◆ **Work to complete**:
(1) From the film review, output the passage starting with "Heading out in" and going on through "great war film.", copied word for word.
(2) Finish out the next part of the review of the film Civil War, picking up after its last line.

Heading out in an armored SUV, the team encounters scenes of increasingly surreal violence. A brutal firefight in a Pennsylvania office park. A refugee tent city in a derelict football stadium. Bloodied POWs hanging from the rafters of a roadside shed. The episodic structure echoes the upriver journey in Apocalypse Now, one of many nods to that great war film.

As harrowing as the foregrounded action is, the background details are just as disturbing. With bits of tossed-off dialogue and imagery, Garland encourages viewers to fill in the blanks of what has happened to America. 

We eventually piece it together:  The federal government is at war with multiple military factions and secessionist movements, including “the Florida Alliance” and “the Western Forces.” Garland is careful to never apply any labels—this isn’t an anti-left or anti-right film. It’s an anti-war film.

Still, we get some indicators: The administration in D.C. is coded to read as a fascist regime. The president (Nick Offerman) is in his third term and the FBI has been dissolved. The other guys play rough, too. We overhear one soldier refer to “the Antifa massacre.” 

A still from ‘Civil War’. Photo courtesy of A24.

◆ **Data rows**:
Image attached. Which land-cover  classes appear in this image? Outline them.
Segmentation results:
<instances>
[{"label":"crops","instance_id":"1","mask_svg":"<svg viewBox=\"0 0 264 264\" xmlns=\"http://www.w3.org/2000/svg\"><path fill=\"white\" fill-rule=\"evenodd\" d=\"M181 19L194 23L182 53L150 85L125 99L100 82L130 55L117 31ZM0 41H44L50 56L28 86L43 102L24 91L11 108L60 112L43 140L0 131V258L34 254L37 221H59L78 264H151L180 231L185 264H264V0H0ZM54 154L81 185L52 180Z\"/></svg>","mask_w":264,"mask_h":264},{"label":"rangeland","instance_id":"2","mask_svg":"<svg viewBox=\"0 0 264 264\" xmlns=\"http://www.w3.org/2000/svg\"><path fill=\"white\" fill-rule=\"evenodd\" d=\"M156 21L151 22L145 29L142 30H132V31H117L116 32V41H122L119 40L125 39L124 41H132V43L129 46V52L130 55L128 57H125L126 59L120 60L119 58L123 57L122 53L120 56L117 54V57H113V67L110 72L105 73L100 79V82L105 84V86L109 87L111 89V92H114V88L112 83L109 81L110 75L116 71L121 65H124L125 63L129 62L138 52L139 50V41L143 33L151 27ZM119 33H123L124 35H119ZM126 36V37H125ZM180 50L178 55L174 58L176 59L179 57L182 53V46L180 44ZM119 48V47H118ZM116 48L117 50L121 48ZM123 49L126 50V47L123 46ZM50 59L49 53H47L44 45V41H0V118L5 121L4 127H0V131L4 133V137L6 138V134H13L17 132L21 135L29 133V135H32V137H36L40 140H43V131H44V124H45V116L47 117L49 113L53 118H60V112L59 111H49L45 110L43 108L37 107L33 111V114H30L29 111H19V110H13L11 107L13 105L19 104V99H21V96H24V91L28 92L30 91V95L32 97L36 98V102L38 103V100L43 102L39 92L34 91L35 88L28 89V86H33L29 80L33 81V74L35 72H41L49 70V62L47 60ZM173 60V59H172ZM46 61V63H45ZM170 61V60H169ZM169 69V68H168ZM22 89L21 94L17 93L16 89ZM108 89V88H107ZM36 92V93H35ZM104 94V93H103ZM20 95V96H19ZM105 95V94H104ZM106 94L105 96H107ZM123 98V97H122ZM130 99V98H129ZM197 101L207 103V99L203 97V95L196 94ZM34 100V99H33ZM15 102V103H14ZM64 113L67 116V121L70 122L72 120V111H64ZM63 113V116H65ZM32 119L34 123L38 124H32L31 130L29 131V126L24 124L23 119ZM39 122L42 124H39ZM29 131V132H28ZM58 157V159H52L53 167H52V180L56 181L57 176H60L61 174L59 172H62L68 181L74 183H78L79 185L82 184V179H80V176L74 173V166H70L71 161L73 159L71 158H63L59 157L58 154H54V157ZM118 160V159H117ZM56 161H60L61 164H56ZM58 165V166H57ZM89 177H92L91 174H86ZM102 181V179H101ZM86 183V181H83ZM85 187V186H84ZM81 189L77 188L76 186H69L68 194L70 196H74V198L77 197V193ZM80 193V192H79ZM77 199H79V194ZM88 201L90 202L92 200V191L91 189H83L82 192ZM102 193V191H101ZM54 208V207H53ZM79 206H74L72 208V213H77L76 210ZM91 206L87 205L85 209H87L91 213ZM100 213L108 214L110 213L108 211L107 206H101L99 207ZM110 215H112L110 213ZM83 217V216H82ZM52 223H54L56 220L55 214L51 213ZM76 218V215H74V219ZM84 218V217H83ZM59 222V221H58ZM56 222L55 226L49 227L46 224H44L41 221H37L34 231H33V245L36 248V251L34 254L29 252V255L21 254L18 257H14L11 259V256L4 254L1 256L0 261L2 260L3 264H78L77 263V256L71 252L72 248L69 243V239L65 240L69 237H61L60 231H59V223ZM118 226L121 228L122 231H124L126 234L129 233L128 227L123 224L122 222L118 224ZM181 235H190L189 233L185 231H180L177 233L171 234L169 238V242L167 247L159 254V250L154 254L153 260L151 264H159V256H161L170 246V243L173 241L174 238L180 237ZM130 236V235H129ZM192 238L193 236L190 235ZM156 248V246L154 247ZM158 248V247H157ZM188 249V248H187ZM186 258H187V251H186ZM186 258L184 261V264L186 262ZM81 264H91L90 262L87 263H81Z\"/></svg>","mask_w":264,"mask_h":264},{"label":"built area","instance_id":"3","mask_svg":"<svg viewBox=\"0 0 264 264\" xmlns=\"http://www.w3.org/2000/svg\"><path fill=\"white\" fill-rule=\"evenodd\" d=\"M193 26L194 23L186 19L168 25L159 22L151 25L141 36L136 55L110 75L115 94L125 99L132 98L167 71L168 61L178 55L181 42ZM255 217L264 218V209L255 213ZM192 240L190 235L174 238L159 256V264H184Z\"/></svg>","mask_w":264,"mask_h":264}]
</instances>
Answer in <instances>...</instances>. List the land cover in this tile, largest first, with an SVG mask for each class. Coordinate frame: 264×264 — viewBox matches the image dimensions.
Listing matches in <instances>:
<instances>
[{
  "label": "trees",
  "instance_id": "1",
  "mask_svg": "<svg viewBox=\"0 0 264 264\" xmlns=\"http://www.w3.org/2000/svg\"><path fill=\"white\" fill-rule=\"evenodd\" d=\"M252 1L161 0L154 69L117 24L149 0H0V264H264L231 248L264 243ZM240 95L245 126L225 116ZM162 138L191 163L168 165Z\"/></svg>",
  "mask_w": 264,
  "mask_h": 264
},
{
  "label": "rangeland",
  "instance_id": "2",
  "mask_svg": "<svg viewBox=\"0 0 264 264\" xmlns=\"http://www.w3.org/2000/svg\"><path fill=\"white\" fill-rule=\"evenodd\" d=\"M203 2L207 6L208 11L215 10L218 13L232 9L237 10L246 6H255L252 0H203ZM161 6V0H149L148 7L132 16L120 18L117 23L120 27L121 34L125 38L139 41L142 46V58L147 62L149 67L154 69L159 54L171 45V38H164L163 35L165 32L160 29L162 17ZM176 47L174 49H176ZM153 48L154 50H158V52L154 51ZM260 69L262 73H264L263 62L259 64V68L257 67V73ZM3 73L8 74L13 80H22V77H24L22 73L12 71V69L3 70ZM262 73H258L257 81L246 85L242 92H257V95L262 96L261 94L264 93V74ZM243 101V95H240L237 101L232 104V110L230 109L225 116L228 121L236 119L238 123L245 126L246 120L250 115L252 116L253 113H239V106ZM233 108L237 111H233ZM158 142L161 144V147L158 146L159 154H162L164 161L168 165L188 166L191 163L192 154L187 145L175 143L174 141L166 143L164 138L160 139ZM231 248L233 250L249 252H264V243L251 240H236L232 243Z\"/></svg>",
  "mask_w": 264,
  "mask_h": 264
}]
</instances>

--

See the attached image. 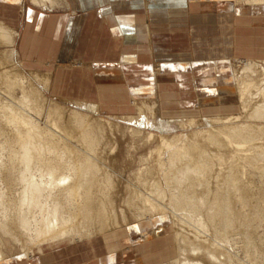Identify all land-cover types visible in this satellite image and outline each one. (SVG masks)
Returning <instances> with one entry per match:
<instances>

◆ **Answers to the problems**:
(1)
Heading out in an armored SUV, the team encounters scenes of increasingly surreal violence. A brutal firefight in a Pennsylvania office park. A refugee tent city in a derelict football stadium. Bloodied POWs hanging from the rafters of a roadside shed. The episodic structure echoes the upriver journey in Apocalypse Now, one of many nods to that great war film.

(2)
Considered in the context of American politics circa 2024, the effect of all this piecemeal worldbuilding is an accretion of creeping dread. The roughest scene features a secret mass grave tended by the great actor Jesse Plemons as a white nationalist soldier. “We’re Americans!” the journalists plead. “What kind of Americans?” the soldier asks. Garland lets the terrible significance of that question linger. 

As mainstream commercial moviemaking, Civil War is a professional piece of work all the way around: The performances are excellent (especially Dunst) and the sound design evokes the whiplash tension of dissociative trauma. Cinematographer Rob Hardy toggles between shaky-cam bloodletting and passages of dark, stubborn beauty. But it’s the function of the film, more than the form, that lingers. Garland clearly intends his movie to be a wake-up call, and I responded to it more as a citizen than a critic, I’m afraid. Some of the images in this film are going to stay with me for a while, I can feel it. 

A fierce intelligence pulses beneath the action and one quiet scene serves as an interesting kind of meta moment. Lee, the veteran photographer, is reflecting on her career as a foreign correspondent, back before the horror show came to America. “Every time I sent photos out from a war zone, I thought I was sending a warning: Don’t do this.” 

Garland, who also wrote the script, is trying to do the same thing with his film, sending a not-so-distant early warning out into the theaters and multiplexes of America: Don’t do this. Don’t do this. Don’t do this.